Aplicações diversas em instituto mineiro
Publicação: 06/04/2013 04:00
No Centro de
Pesquisas René Rachou, unidade regional da Fundação Oswaldo Cruz
(Fiocruz) em Minas Gerais, há cerca de 60 projetos de genomas em
andamento – são estudos que investigam desde micro-organismos até
grandes animais, como bovinos. O sequenciamento do gado bovino é um
projeto em parceria com a Empresa Brasileira de Pesquisa Agropecuária
(Embrapa), a Universidade Federal de Minas Gerais e os criadores da raça
zebu. Com o estudo, pretende-se viabilizar um melhoramento da raça a
partir de marcadores genéticos, conseguindo que animais produzam leite e
carne melhores. O trabalho está bem adiantado, em oito meses deve ser
finalizado.
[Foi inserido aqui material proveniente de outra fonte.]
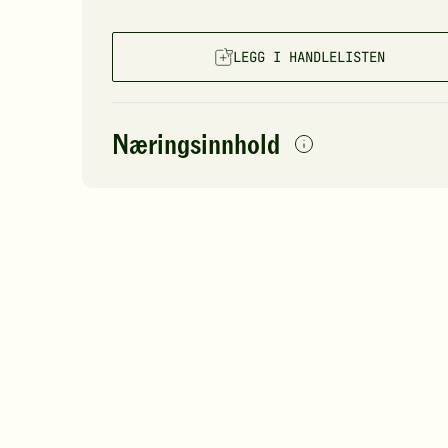
LEGG I HANDLELISTEN
Næringsinnhold
per
porsjon
Navn på
Energi
antall
28
næringsstoffet
Fett
Protein
Karbohydrater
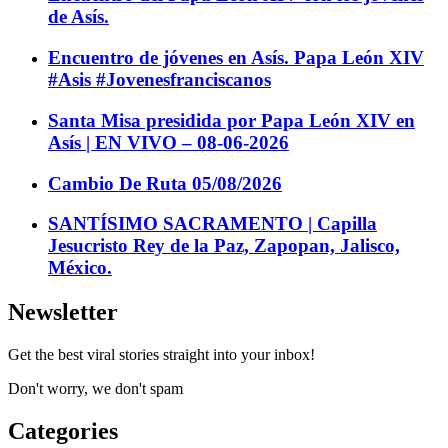
de Asís.
Encuentro de jóvenes en Asís. Papa León XIV
#Asis #Jovenesfranciscanos
Santa Misa presidida por Papa León XIV en
Asís | EN VIVO – 08-06-2026
Cambio De Ruta 05/08/2026
SANTÍSIMO SACRAMENTO | Capilla
Jesucristo Rey de la Paz, Zapopan, Jalisco,
México.
Newsletter
Get the best viral stories straight into your inbox!
Don't worry, we don't spam
Categories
Há também projetos em colaboração com a Pontifícia
Universidade Católica do Rio Grande do Sul e a Fundação Zoo-Botânica de
Belo Horizonte para desvendar o genoma da onça-pintada e dois grandes
projetos sobre o genoma do câncer.
Mutações
Segundo Guilherme Oliveira, pesquisador titular da Fiocruz e presidente
da Associação Brasileira de Bioinformática e Biologia Computacional, o
sequenciamento de uma cadeia de DNA dá informação ampla do funcionamento
de uma célula. “Você tem uma visão geral da estrutura genética do
organismo, como ele opera e quais as mutações levam a uma doença”,
explica. Ele ressalta que a informática tem um papel muito importante na
análise do enorme volume de dados gerados nesses projetos. “É como se
tivesse uma enciclopédia picotada e você tivesse que remontá-la”,
explica.
No René Rachou também são desenvolvidas pesquisas de
metagenômica. Oliveira explica que até hoje a humanidade só conhece no
máximo 5% dos micro-organismos que existem no ambiente. Estudando os
organismos em seu hábitat específico descobre-se a importância de
bactérias, vírus, fungos e seres para a ecologia, além de servirem como
fonte de matéria-prima para o desenvolvimento da biotecnologia. “Por
meio dessa técnica é possível descobrir, por exemplo, a importância de
micro-organismos para o normal funcionamento do intestino”, conta.